BRIEF:
Find how many lines in the listing below include the word "Úsek". Give that number only.

THE RECORDS:

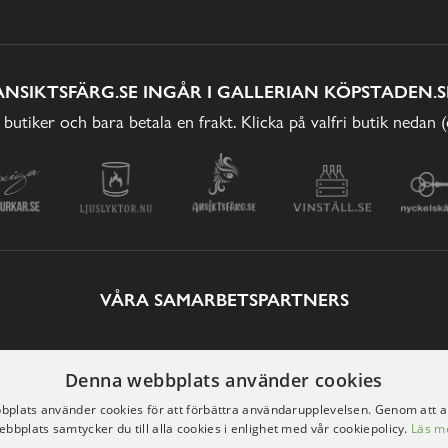
ANSIKTSFÄRG.SE INGÅR I GALLERIAN KÖPSTADEN.S
 butiker och bara betala en frakt. Klicka på valfri butik nedan 
VÅRA SAMARBETSPARTNERS
Denna webbplats använder cookies
plats använder cookies för att förbättra användarupplevelsen. Genom att 
ebbplats samtycker du till alla cookies i enlighet med vår cookiepolicy.
Läs m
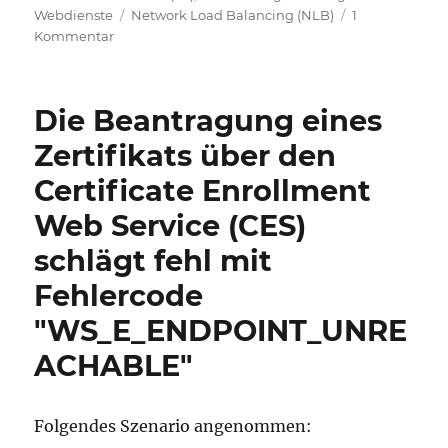
Schlagwörter
Webdienste
Network Load Balancing (NLB)
1
zu
Kommentar
Verwenden
von
Microsoft
Die Beantragung eines
Network
Load
Zertifikats über den
Balancing
Certificate Enrollment
(NLB)
für
Web Service (CES)
die
Zertifikatregistrierungs-
schlägt fehl mit
Webdienste
Fehlercode
(CEP,
CES)
"WS_E_ENDPOINT_UNRE
ACHABLE"
Folgendes Szenario angenommen:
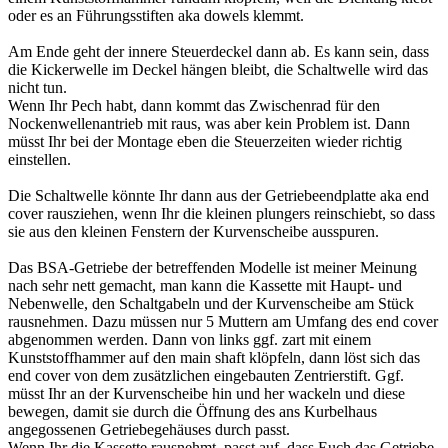
oder es an Führungsstiften aka dowels klemmt.
Am Ende geht der innere Steuerdeckel dann ab. Es kann sein, dass
die Kickerwelle im Deckel hängen bleibt, die Schaltwelle wird das
nicht tun.
Wenn Ihr Pech habt, dann kommt das Zwischenrad für den
Nockenwellenantrieb mit raus, was aber kein Problem ist. Dann
müsst Ihr bei der Montage eben die Steuerzeiten wieder richtig
einstellen.
Die Schaltwelle könnte Ihr dann aus der Getriebeendplatte aka end
cover rausziehen, wenn Ihr die kleinen plungers reinschiebt, so dass
sie aus den kleinen Fenstern der Kurvenscheibe ausspuren.
Das BSA-Getriebe der betreffenden Modelle ist meiner Meinung
nach sehr nett gemacht, man kann die Kassette mit Haupt- und
Nebenwelle, den Schaltgabeln und der Kurvenscheibe am Stück
rausnehmen. Dazu müssen nur 5 Muttern am Umfang des end cover
abgenommen werden. Dann von links ggf. zart mit einem
Kunststoffhammer auf den main shaft klöpfeln, dann löst sich das
end cover von dem zusätzlichen eingebauten Zentrierstift. Ggf.
müsst Ihr an der Kurvenscheibe hin und her wackeln und diese
bewegen, damit sie durch die Öffnung des ans Kurbelhaus
angegossenen Getriebegehäuses durch passt.
Wenn Ihr die Kassette rausnehmt, passt auf, dass Euch das Getriebe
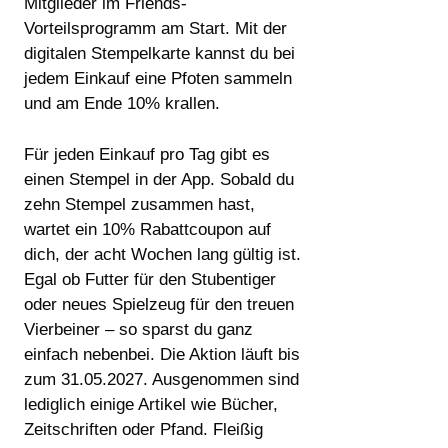
Mitglieder im Friends-
Vorteilsprogramm am Start. Mit der
digitalen Stempelkarte kannst du bei
jedem Einkauf eine Pfoten sammeln
und am Ende 10% krallen.
Für jeden Einkauf pro Tag gibt es
einen Stempel in der App. Sobald du
zehn Stempel zusammen hast,
wartet ein 10% Rabattcoupon auf
dich, der acht Wochen lang gültig ist.
Egal ob Futter für den Stubentiger
oder neues Spielzeug für den treuen
Vierbeiner – so sparst du ganz
einfach nebenbei. Die Aktion läuft bis
zum 31.05.2027. Ausgenommen sind
lediglich einige Artikel wie Bücher,
Zeitschriften oder Pfand. Fleißig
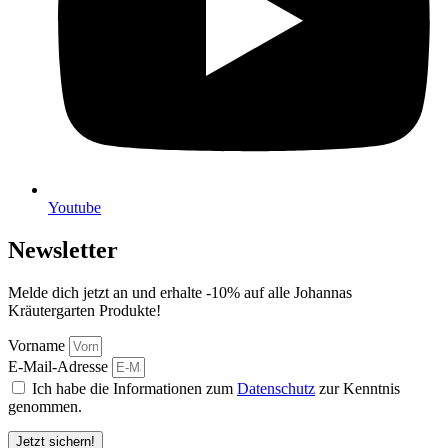
Youtube
Newsletter
Melde dich jetzt an und erhalte -10% auf alle Johannas
Kräutergarten Produkte!
Vorname
E-Mail-Adresse
Ich habe die Informationen zum
Datenschutz
zur Kenntnis
genommen.
Jetzt sichern!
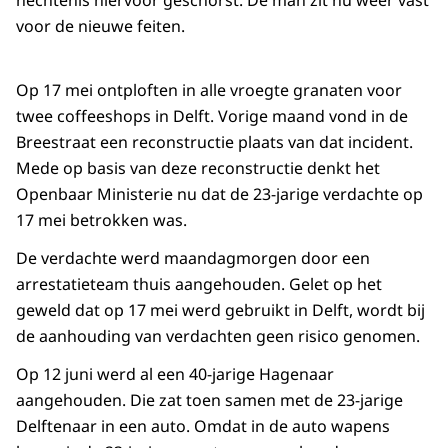
hechtenis hiervoor geschorst. De man zit nu weer vast
voor de nieuwe feiten.
Op 17 mei ontploften in alle vroegte granaten voor
twee coffeeshops in Delft. Vorige maand vond in de
Breestraat een reconstructie plaats van dat incident.
Mede op basis van deze reconstructie denkt het
Openbaar Ministerie nu dat de 23-jarige verdachte op
17 mei betrokken was.
De verdachte werd maandagmorgen door een
arrestatieteam thuis aangehouden. Gelet op het
geweld dat op 17 mei werd gebruikt in Delft, wordt bij
de aanhouding van verdachten geen risico genomen.
Op 12 juni werd al een 40-jarige Hagenaar
aangehouden. Die zat toen samen met de 23-jarige
Delftenaar in een auto. Omdat in de auto wapens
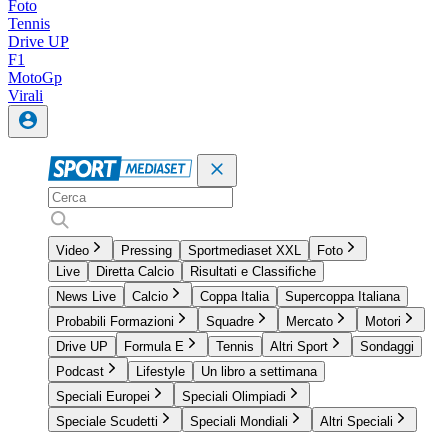
Foto
Tennis
Drive UP
F1
MotoGp
Virali
Video
Pressing
Sportmediaset XXL
Foto
Live
Diretta Calcio
Risultati e Classifiche
News Live
Calcio
Coppa Italia
Supercoppa Italiana
Probabili Formazioni
Squadre
Mercato
Motori
Drive UP
Formula E
Tennis
Altri Sport
Sondaggi
Podcast
Lifestyle
Un libro a settimana
Speciali Europei
Speciali Olimpiadi
Speciale Scudetti
Speciali Mondiali
Altri Speciali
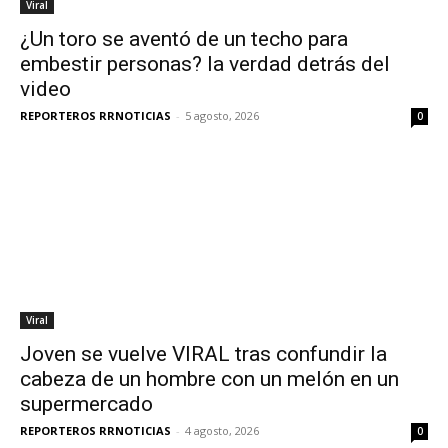
Viral
¿Un toro se aventó de un techo para
embestir personas? la verdad detrás del
video
REPORTEROS RRNOTICIAS
-
5 agosto, 2026
0
Viral
Joven se vuelve VIRAL tras confundir la
cabeza de un hombre con un melón en un
supermercado
REPORTEROS RRNOTICIAS
-
4 agosto, 2026
0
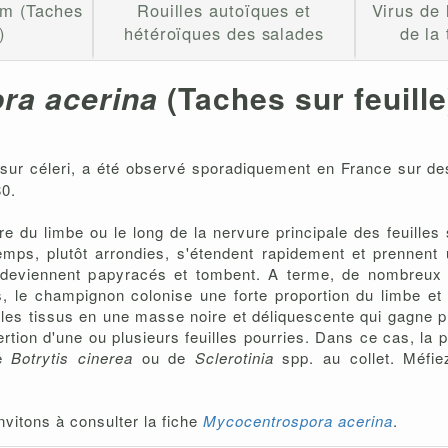
um (Taches
Rouilles autoïques et
Virus de
)
hétéroïques des salades
de la
ra acerina
(Taches sur feuille
t sur céleri, a été observé sporadiquement en France sur des
0.
e du limbe ou le long de la nervure principale des feuilles 
emps, plutôt arrondies, s'étendent rapidement et prennent
, deviennent papyracés et tombent. A terme, de nombreux 
s, le champignon colonise une forte proportion du limbe et 
ant les tissus en une masse noire et déliquescente qui gagn
ertion d'une ou plusieurs feuilles pourries. Dans ce cas, la p
de
Botrytis cinerea
ou de
Sclerotinia
spp. au collet. Méfie
vitons à consulter la fiche
Mycocentrospora acerina
.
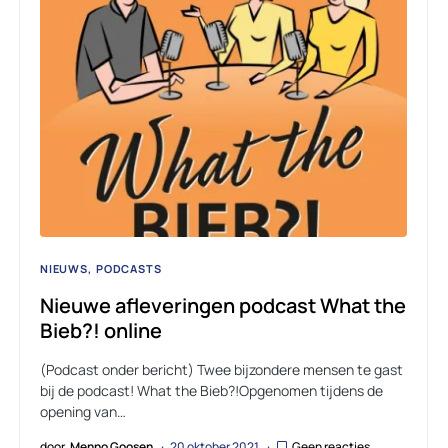
NIEUWS
PODCASTS
Nieuwe afleveringen podcast What the
Bieb?! online
(Podcast onder bericht) Twee bijzondere mensen te gast
bij de podcast! What the Bieb?!Opgenomen tijdens de
opening van…
door
Menno Goosen
20 oktober 2021
Geen reacties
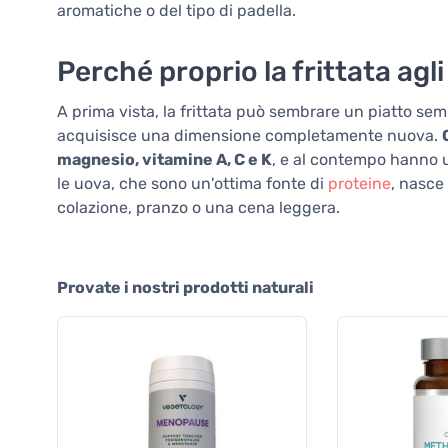
aromatiche o del tipo di padella.
Perché proprio la frittata agli
A prima vista, la frittata può sembrare un piatto sem
acquisisce una dimensione completamente nuova.
magnesio, vitamine A, C e K
, e al contempo hanno 
le uova, che sono un'ottima fonte di
proteine
, nasce
colazione, pranzo o una cena leggera.
Provate i nostri prodotti naturali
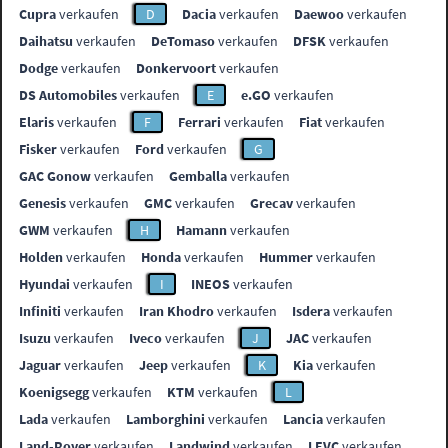
Cupra
verkaufen
D
Dacia
verkaufen
Daewoo
verkaufen
Daihatsu
verkaufen
DeTomaso
verkaufen
DFSK
verkaufen
Dodge
verkaufen
Donkervoort
verkaufen
DS Automobiles
verkaufen
E
e.GO
verkaufen
Elaris
verkaufen
F
Ferrari
verkaufen
Fiat
verkaufen
Fisker
verkaufen
Ford
verkaufen
G
GAC Gonow
verkaufen
Gemballa
verkaufen
Genesis
verkaufen
GMC
verkaufen
Grecav
verkaufen
GWM
verkaufen
H
Hamann
verkaufen
Holden
verkaufen
Honda
verkaufen
Hummer
verkaufen
Hyundai
verkaufen
I
INEOS
verkaufen
Infiniti
verkaufen
Iran Khodro
verkaufen
Isdera
verkaufen
Isuzu
verkaufen
Iveco
verkaufen
J
JAC
verkaufen
Jaguar
verkaufen
Jeep
verkaufen
K
Kia
verkaufen
Koenigsegg
verkaufen
KTM
verkaufen
L
Lada
verkaufen
Lamborghini
verkaufen
Lancia
verkaufen
Land-Rover
verkaufen
Landwind
verkaufen
LEVC
verkaufen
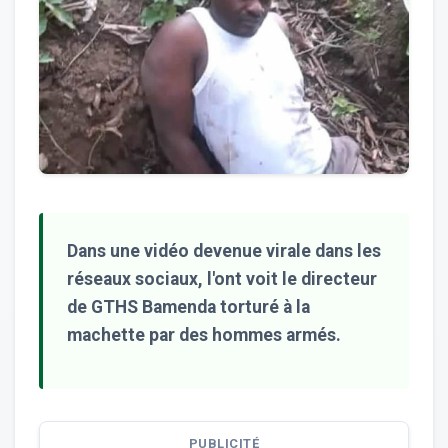
Dans une vidéo devenue virale dans les
réseaux sociaux, l'ont voit le directeur
de GTHS Bamenda torturé à la
machette par des hommes armés.
PUBLICITÉ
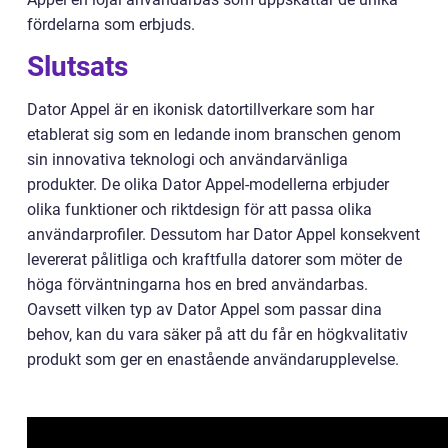
fördelarna som erbjuds.
Slutsats
Dator Appel är en ikonisk datortillverkare som har
etablerat sig som en ledande inom branschen genom
sin innovativa teknologi och användarvänliga
produkter. De olika Dator Appel-modellerna erbjuder
olika funktioner och riktdesign för att passa olika
användarprofiler. Dessutom har Dator Appel konsekvent
levererat pålitliga och kraftfulla datorer som möter de
höga förväntningarna hos en bred användarbas.
Oavsett vilken typ av Dator Appel som passar dina
behov, kan du vara säker på att du får en högkvalitativ
produkt som ger en enastående användarupplevelse.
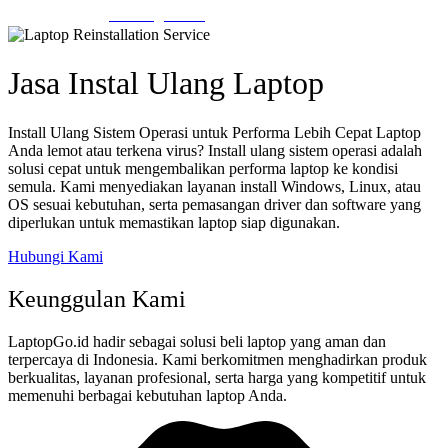
Hubungi Kami
Jasa Instal Ulang Laptop
Install Ulang Sistem Operasi untuk Performa Lebih Cepat Laptop
Anda lemot atau terkena virus? Install ulang sistem operasi adalah
solusi cepat untuk mengembalikan performa laptop ke kondisi
semula. Kami menyediakan layanan install Windows, Linux, atau
OS sesuai kebutuhan, serta pemasangan driver dan software yang
diperlukan untuk memastikan laptop siap digunakan.
Hubungi Kami
Keunggulan Kami
LaptopGo.id hadir sebagai solusi beli laptop yang aman dan
terpercaya di Indonesia. Kami berkomitmen menghadirkan produk
berkualitas, layanan profesional, serta harga yang kompetitif untuk
memenuhi berbagai kebutuhan laptop Anda.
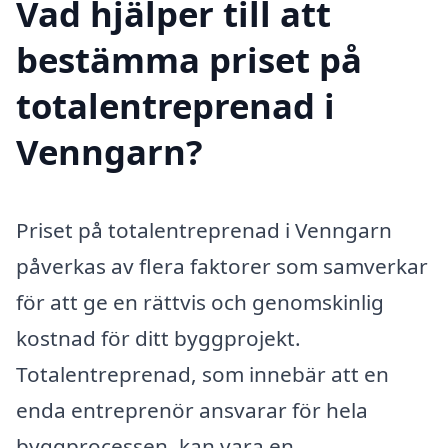
Vad hjälper till att
bestämma priset på
totalentreprenad i
Venngarn?
Priset på totalentreprenad i Venngarn
påverkas av flera faktorer som samverkar
för att ge en rättvis och genomskinlig
kostnad för ditt byggprojekt.
Totalentreprenad, som innebär att en
enda entreprenör ansvarar för hela
byggprocessen, kan vara en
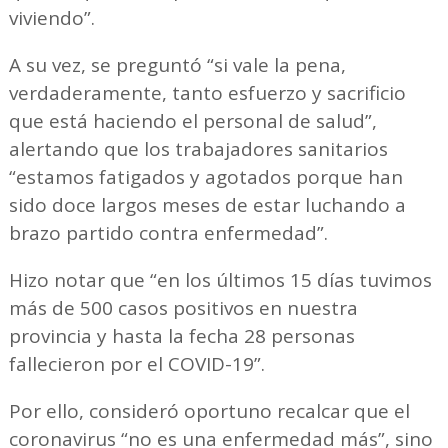
viviendo”.
A su vez, se preguntó “si vale la pena,
verdaderamente, tanto esfuerzo y sacrificio
que está haciendo el personal de salud”,
alertando que los trabajadores sanitarios
“estamos fatigados y agotados porque han
sido doce largos meses de estar luchando a
brazo partido contra enfermedad”.
Hizo notar que “en los últimos 15 días tuvimos
más de 500 casos positivos en nuestra
provincia y hasta la fecha 28 personas
fallecieron por el COVID-19”.
Por ello, consideró oportuno recalcar que el
coronavirus “no es una enfermedad más”, sino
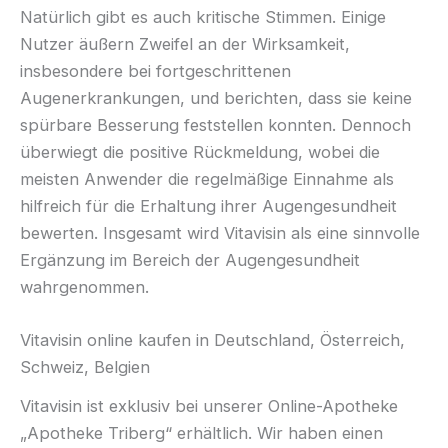
Natürlich gibt es auch kritische Stimmen. Einige
Nutzer äußern Zweifel an der Wirksamkeit,
insbesondere bei fortgeschrittenen
Augenerkrankungen, und berichten, dass sie keine
spürbare Besserung feststellen konnten. Dennoch
überwiegt die positive Rückmeldung, wobei die
meisten Anwender die regelmäßige Einnahme als
hilfreich für die Erhaltung ihrer Augengesundheit
bewerten. Insgesamt wird Vitavisin als eine sinnvolle
Ergänzung im Bereich der Augengesundheit
wahrgenommen.
Vitavisin online kaufen in Deutschland, Österreich,
Schweiz, Belgien
Vitavisin ist exklusiv bei unserer Online-Apotheke
„Apotheke Triberg“ erhältlich. Wir haben einen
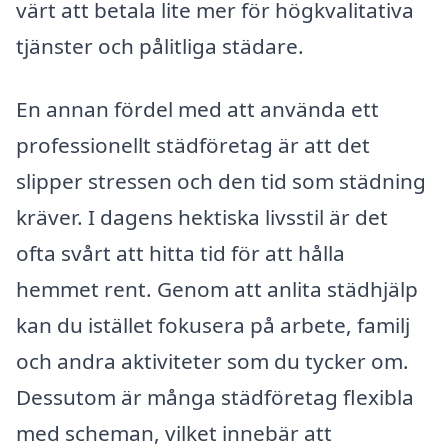
värt att betala lite mer för högkvalitativa
tjänster och pålitliga städare.
En annan fördel med att använda ett
professionellt städföretag är att det
slipper stressen och den tid som städning
kräver. I dagens hektiska livsstil är det
ofta svårt att hitta tid för att hålla
hemmet rent. Genom att anlita städhjälp
kan du istället fokusera på arbete, familj
och andra aktiviteter som du tycker om.
Dessutom är många städföretag flexibla
med scheman, vilket innebär att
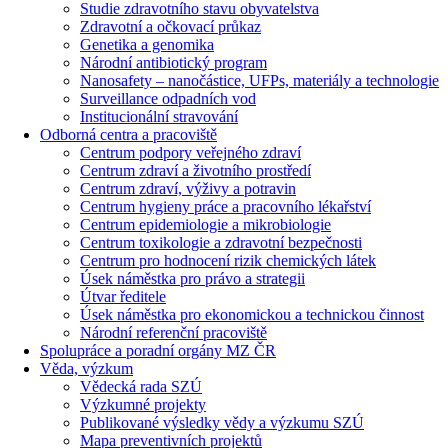
Studie zdravotního stavu obyvatelstva
Zdravotní a očkovací průkaz
Genetika a genomika
Národní antibiotický program
Nanosafety – nanočástice, UFPs, materiály a technologie
Surveillance odpadních vod
Institucionální stravování
Odborná centra a pracoviště
Centrum podpory veřejného zdraví
Centrum zdraví a životního prostředí
Centrum zdraví, výživy a potravin
Centrum hygieny práce a pracovního lékařství
Centrum epidemiologie a mikrobiologie
Centrum toxikologie a zdravotní bezpečnosti
Centrum pro hodnocení rizik chemických látek
Úsek náměstka pro právo a strategii
Útvar ředitele
Úsek náměstka pro ekonomickou a technickou činnost
Národní referenční pracoviště
Spolupráce a poradní orgány MZ ČR
Věda, výzkum
Vědecká rada SZÚ
Výzkumné projekty
Publikované výsledky vědy a výzkumu SZÚ
Mapa preventivních projektů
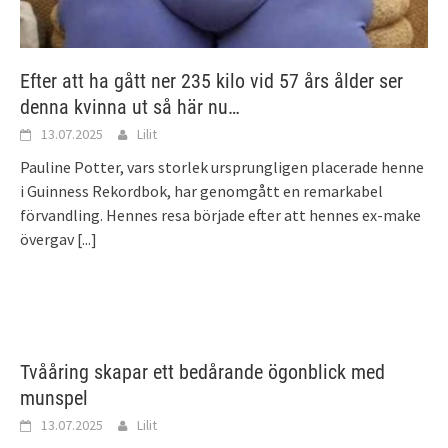
Efter att ha gått ner 235 kilo vid 57 års ålder ser
denna kvinna ut så här nu…
13.07.2025
Lilit
Pauline Potter, vars storlek ursprungligen placerade henne
i Guinness Rekordbok, har genomgått en remarkabel
förvandling. Hennes resa började efter att hennes ex-make
övergav
[...]
Tvååring skapar ett bedårande ögonblick med
munspel
13.07.2025
Lilit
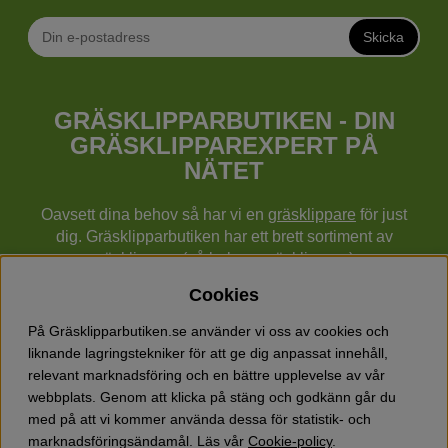
Skicka
GRÄSKLIPPARBUTIKEN - DIN
GRÄSKLIPPAREXPERT PÅ
NÄTET
Oavsett dina behov så har vi en
gräsklippare
för just
dig. Gräsklipparbutiken har ett brett sortiment av
gräsklippare (gå bakom gräsklippare),
robotgräsklippare,
åkgräsklippare
, handgräsklippare,
Cookies
cylindergräsklippare, traktorer mm från Husqvarna,
Klippo och Gardena.
På Gräsklipparbutiken.se använder vi oss av cookies och
Utöver gräsklippare finns också ett brett sortiment hos
liknande lagringstekniker för att ge dig anpassat innehåll,
Gräsklipparbutiken med skog & trädgårdsprodukter så
relevant marknadsföring och en bättre upplevelse av vår
som grästrimmers, röjsågar, motorsågar, häcksaxar,
webbplats. Genom att klicka på stäng och godkänn går du
jordfräsar, lövblåsar, snöslungor, vertikalskärare, elverk,
med på att vi kommer använda dessa för statistik- och
skyddsutrustning, kläder, oljor, barnleksaker mm.
marknadsföringsändamål. Läs vår
Cookie-policy
.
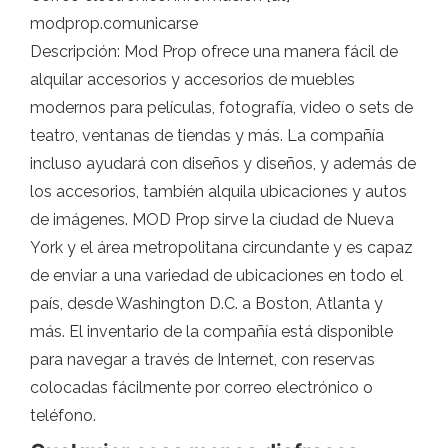
modprop.comunicarse
Descripción: Mod Prop ofrece una manera fácil de
alquilar accesorios y accesorios de muebles
modernos para películas, fotografía, video o sets de
teatro, ventanas de tiendas y más. La compañía
incluso ayudará con diseños y diseños, y además de
los accesorios, también alquila ubicaciones y autos
de imágenes. MOD Prop sirve la ciudad de Nueva
York y el área metropolitana circundante y es capaz
de enviar a una variedad de ubicaciones en todo el
país, desde Washington D.C. a Boston, Atlanta y
más. El inventario de la compañía está disponible
para navegar a través de Internet, con reservas
colocadas fácilmente por correo electrónico o
teléfono.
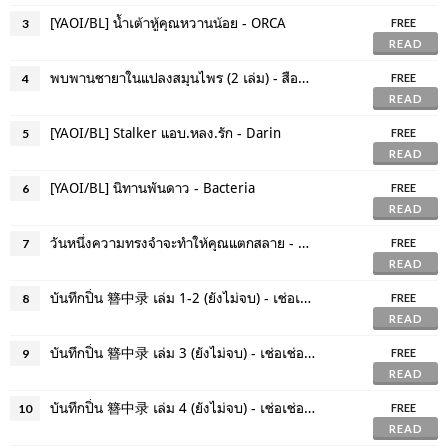
[YAOI/BL] น้ำเต้าหู้คุณหวานน้อย - ORCA
3
FREE
READ
พบพานชายาในแปลงสมุนไพร (2 เล่ม) - สือหลัว
4
FREE
READ
[YAOI/BL] Stalker แอบ.หลง.รัก - Darin
5
FREE
READ
[YAOI/BL] นิทานพันดาว - Bacteria
6
FREE
READ
วันหนึ่งความทรงจำจะทำให้คุณแตกสลาย - จิดานันท์ เหลืองเพียรสมุท
7
FREE
READ
บันทึกปิ่น 簪中录 เล่ม 1-2 (ยังไม่จบ) - เช่อเช่อชิงหาน
8
FREE
READ
บันทึกปิ่น 簪中录 เล่ม 3 (ยังไม่จบ) - เช่อเช่อชิงหาน
9
FREE
READ
บันทึกปิ่น 簪中录 เล่ม 4 (ยังไม่จบ) - เช่อเช่อชิงหาน
10
FREE
READ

TASK ANSWER:
2